We fitted the Chandra data for observation 8190 using various models with pile-up and interstellar absorption. We fixed the alpha parameter to the value found in the single power-law fit as this was necessary to prevent alpha from being driven to 1.0 (in which case all piled-up photons are accepted as valid, negating the pile-up correction). A Comptonization model, comptt in XSPEC, provided no improvement in the fit over the power-law model and the best-fit temperature was well above 8 keV. An exponentially cutoff power-law model, cutoffpl, gave a cutoff energy larger than 8 keV, i.e., above the Chandra band. A multicolor disk blackbody model provides a substantially worse fit than the simple power-law model.

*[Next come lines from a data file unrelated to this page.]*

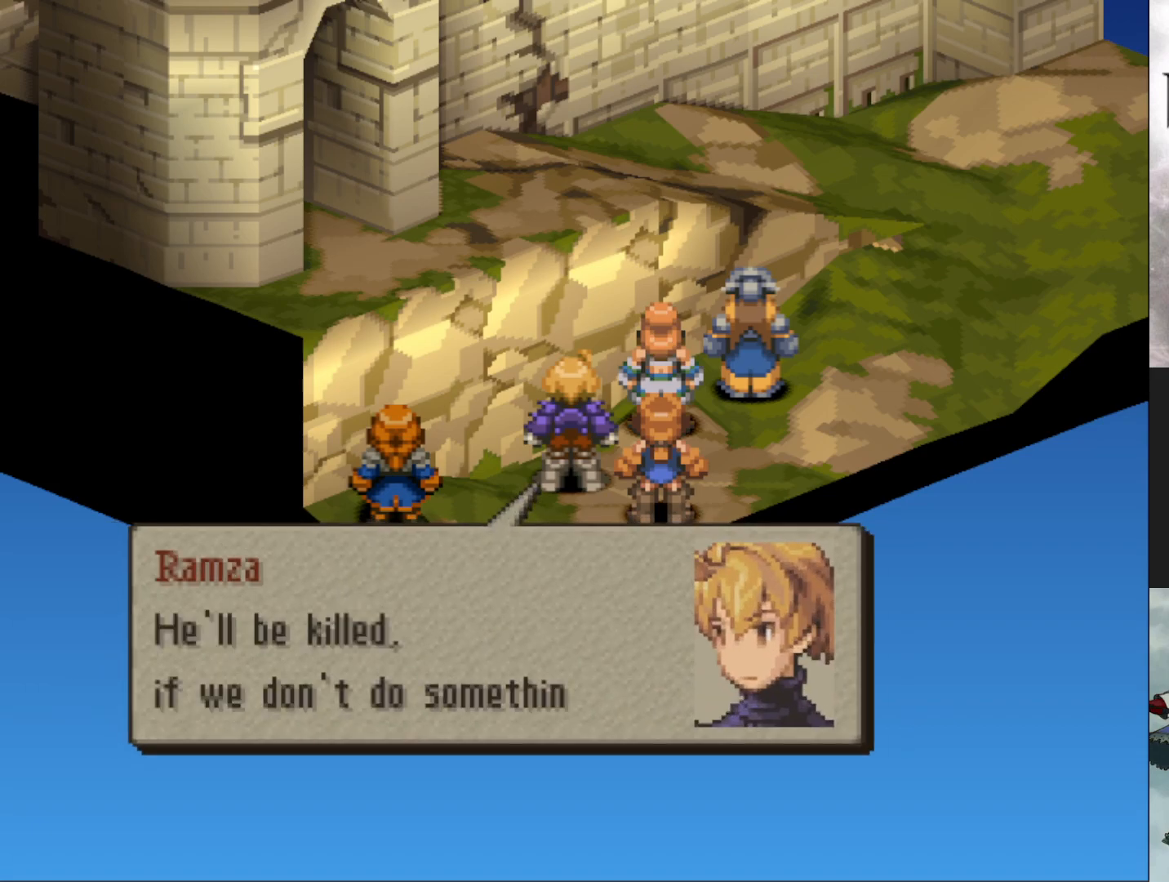
{"buttons": [], "events": []}
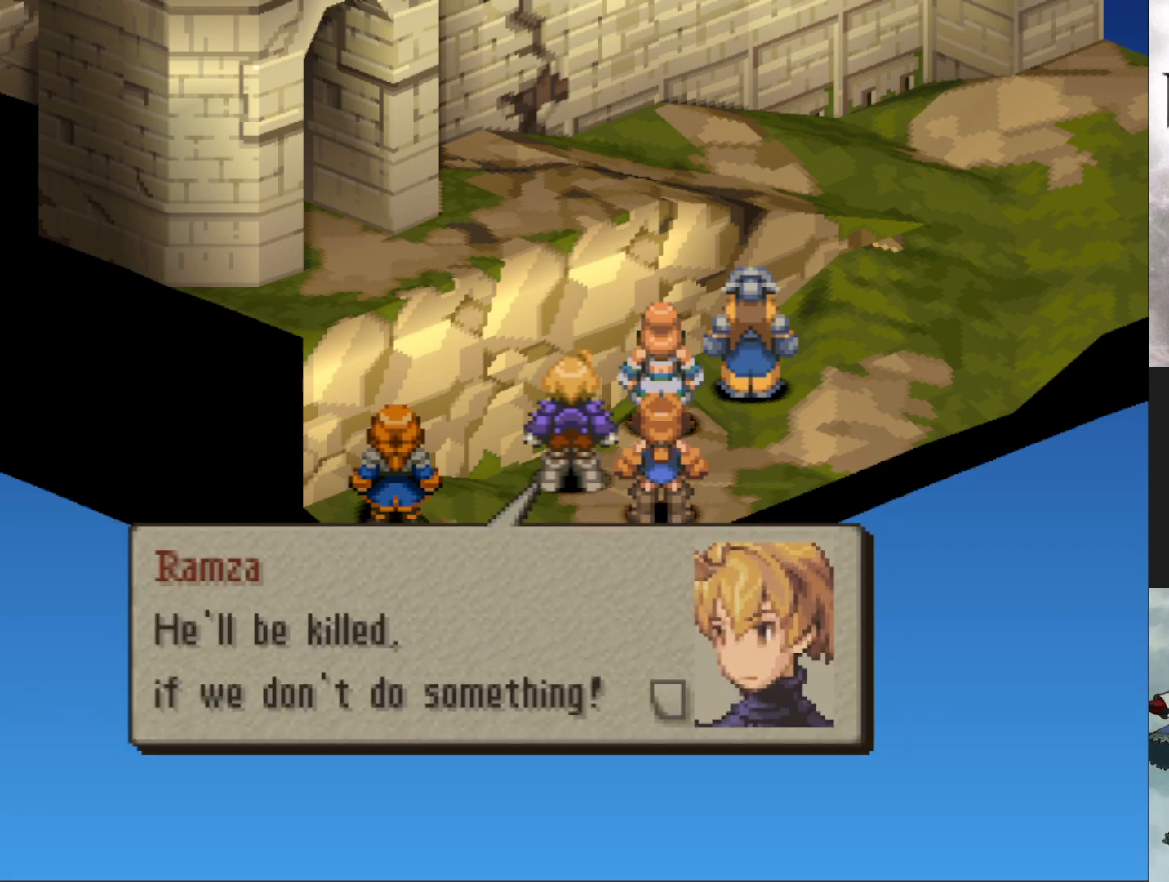
{"buttons": [], "events": [[300, "CIRCLE", "down"], [450, "CIRCLE", "up"]]}
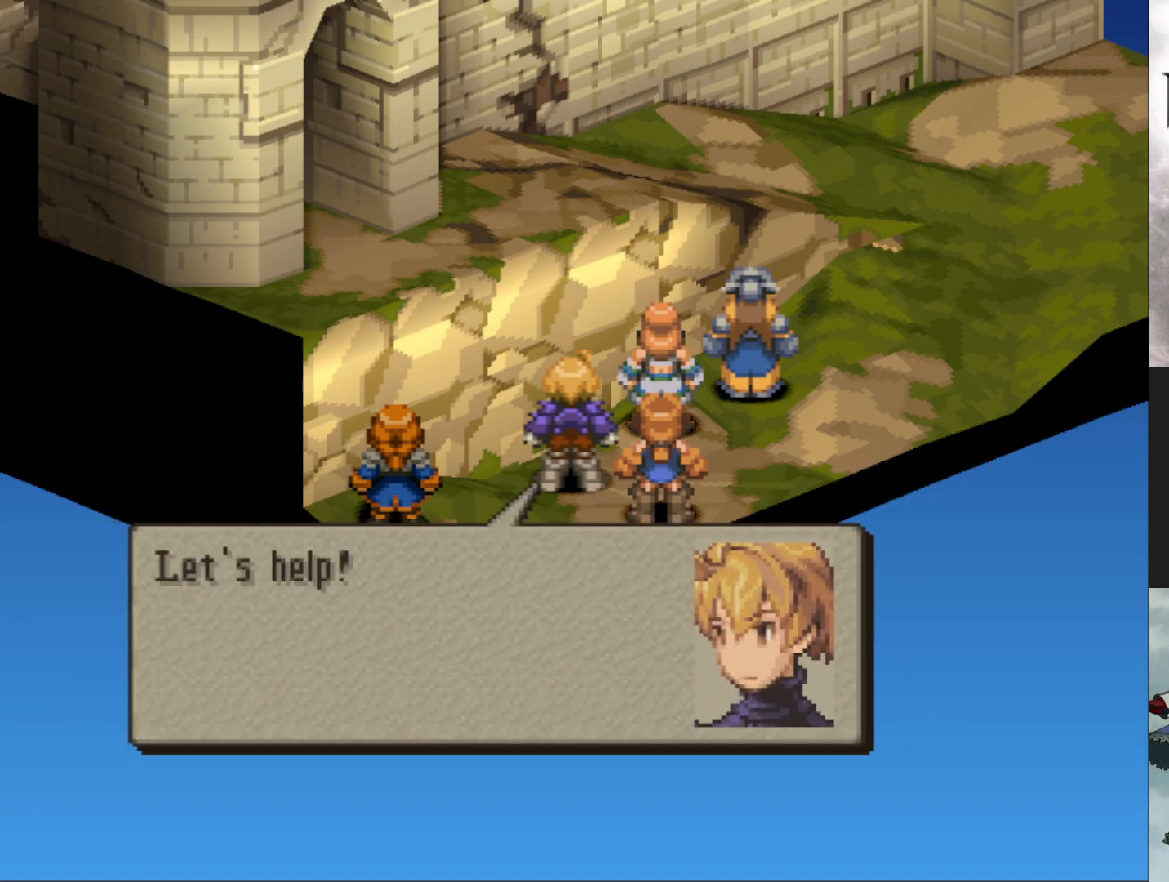
{"buttons": [], "events": []}
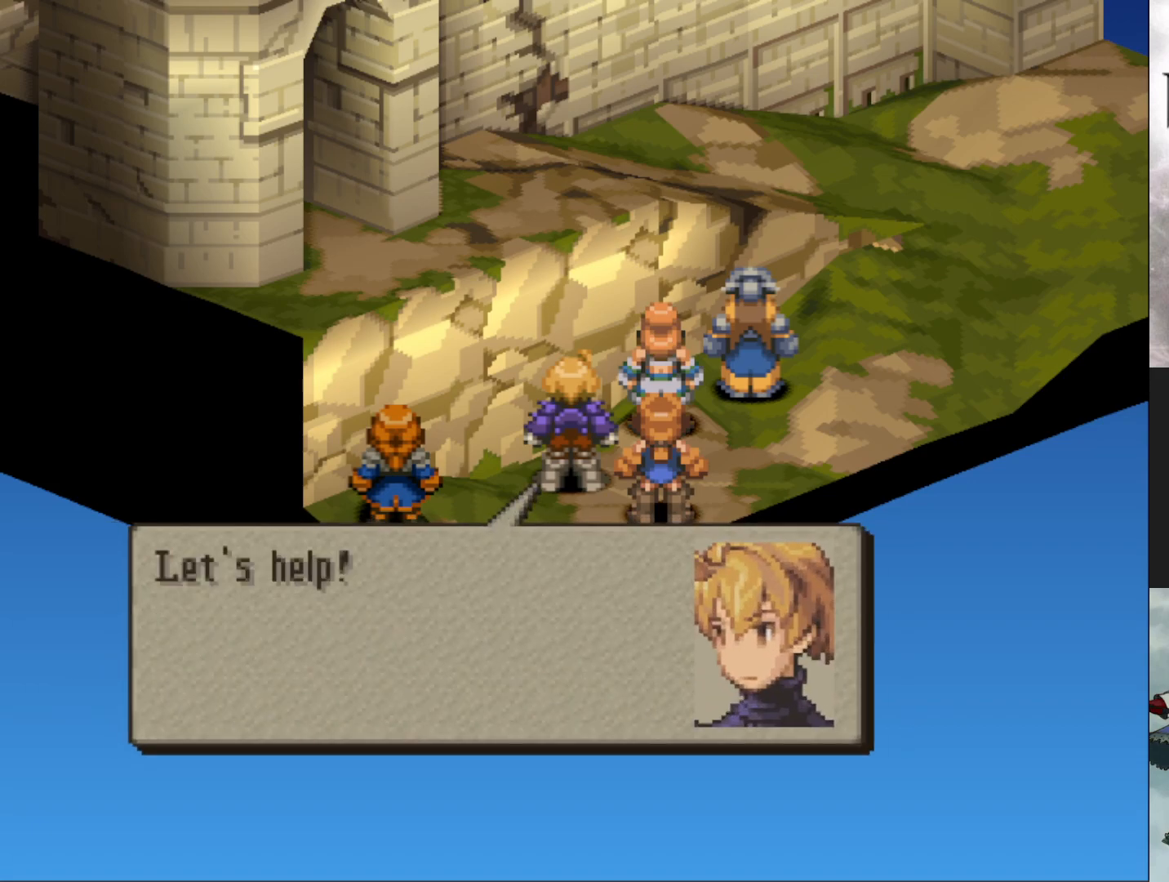
{"buttons": [], "events": [[33, "CIRCLE", "down"], [184, "CIRCLE", "up"]]}
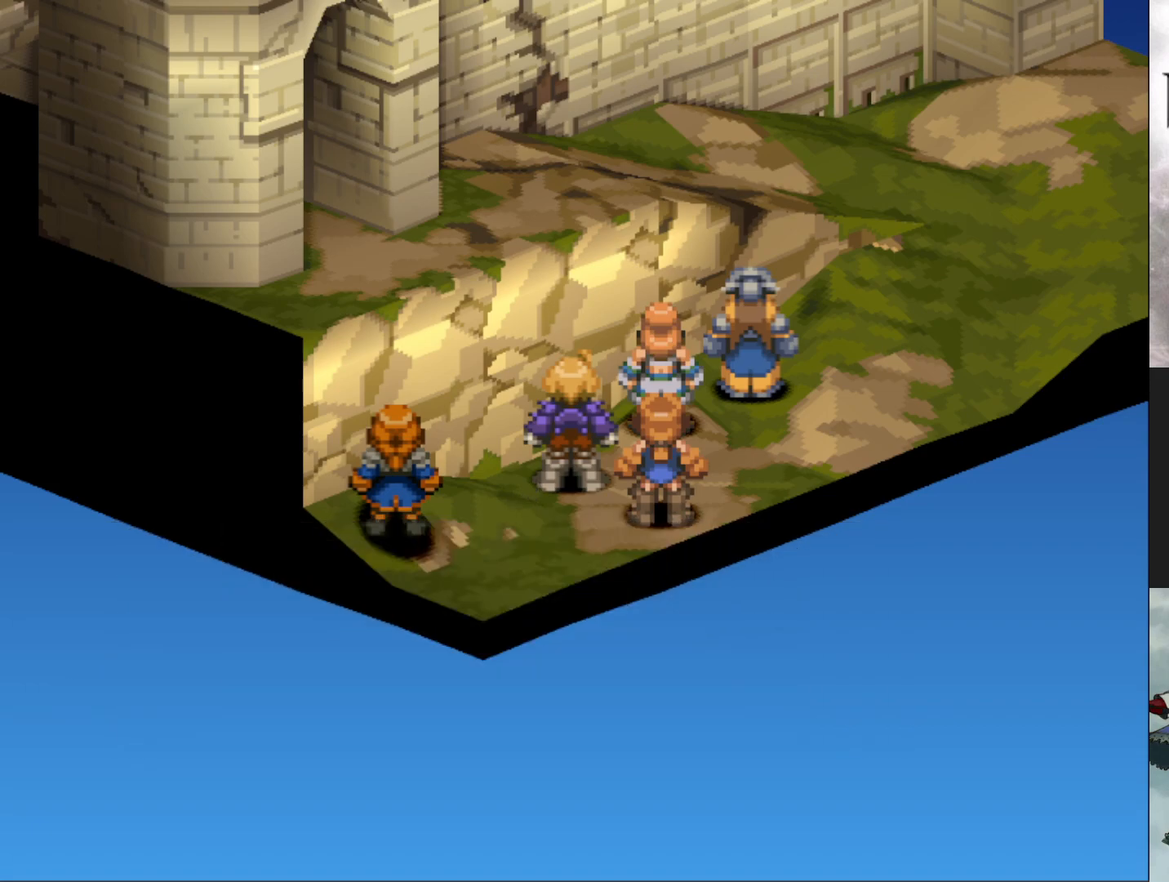
{"buttons": [], "events": []}
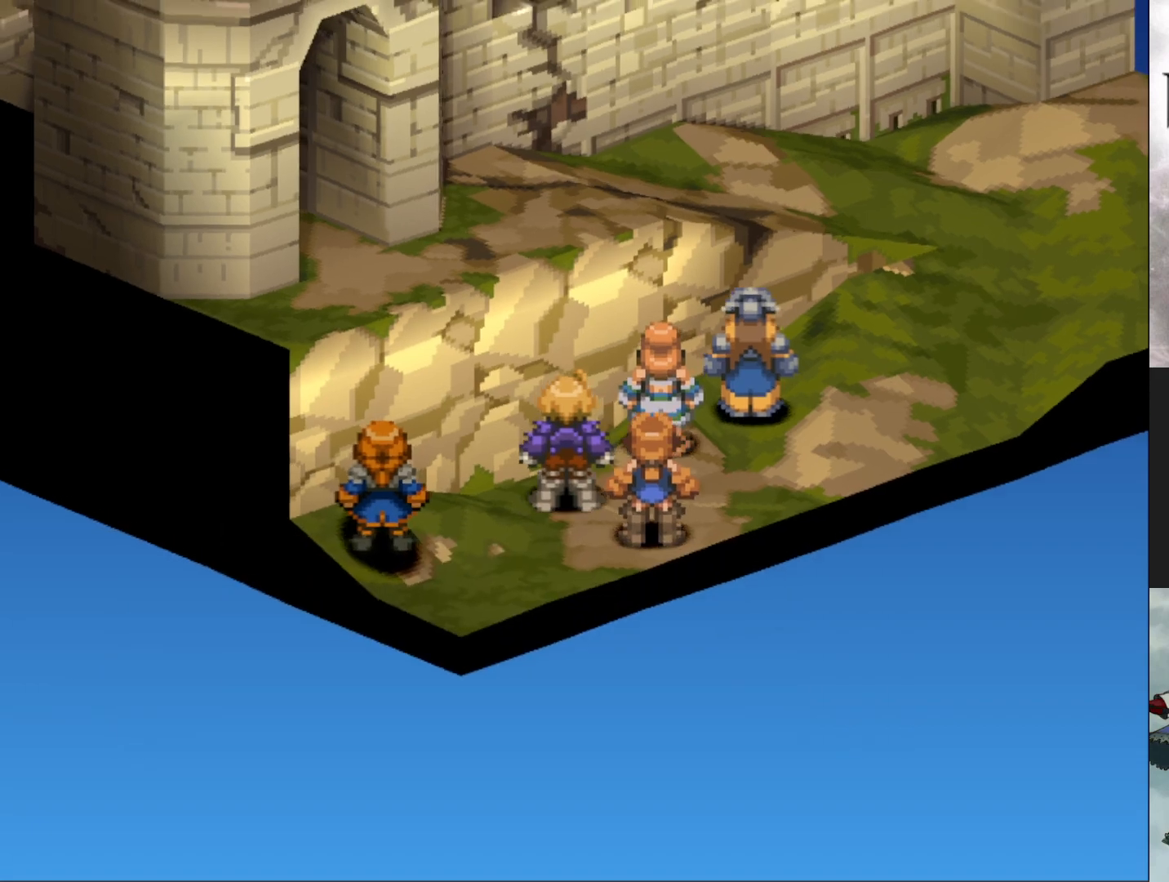
{"buttons": [], "events": []}
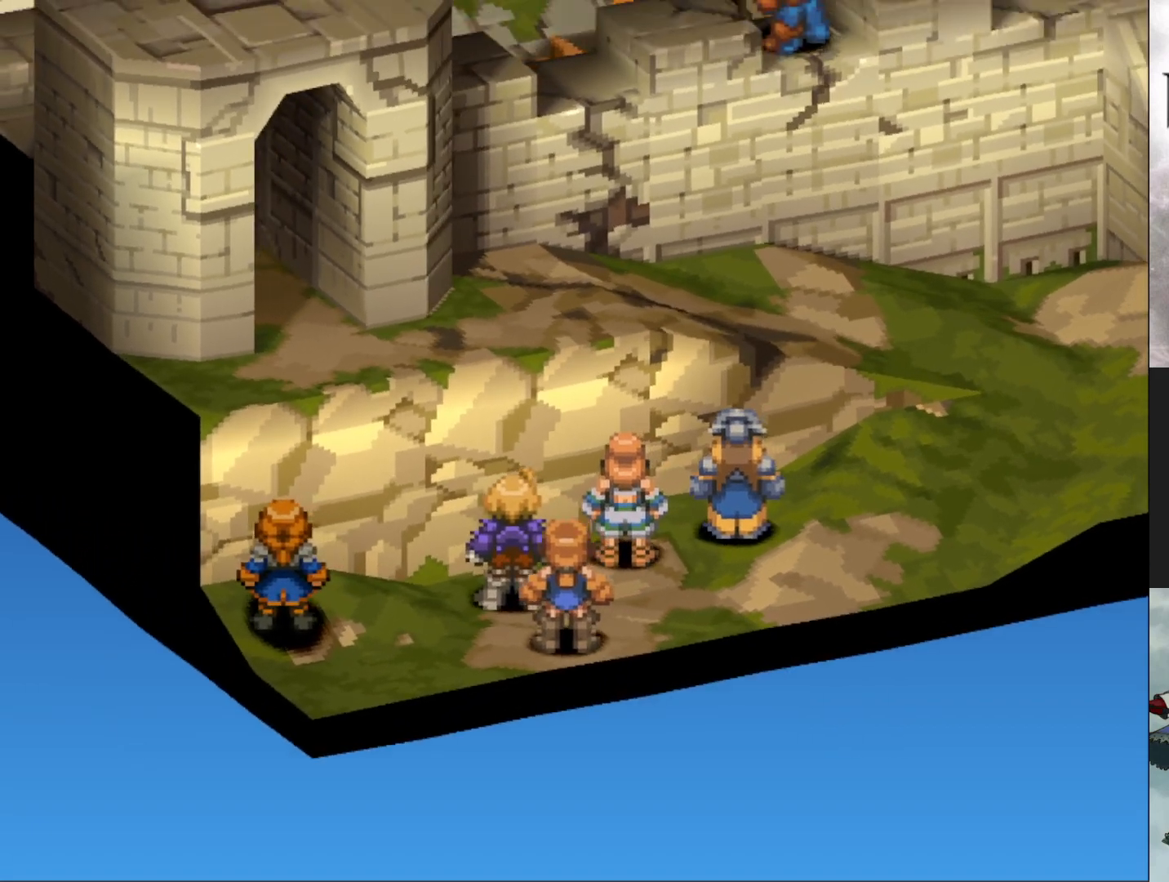
{"buttons": [], "events": []}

A multicolor disk blackbody model in which the temperature varies with radius as r−p, the diskpbb, provided an adequate fit with p = 0.57 ± 0.01 and an inner disk temperature of 6.5+1.3−0.8 keV. However, difficulties with the physical interpretation of this model given the high apparent luminosity and high temperature needed for X41.4+60 have already been raised by Miyakawa et al. (2008) based on spectral fitting with Suzaku. They conclude that the model is physically untenable and that the source appears to be in the power-law state. We find an even higher temperature than Miyakawa et al. (2008) which would exacerbate the problems.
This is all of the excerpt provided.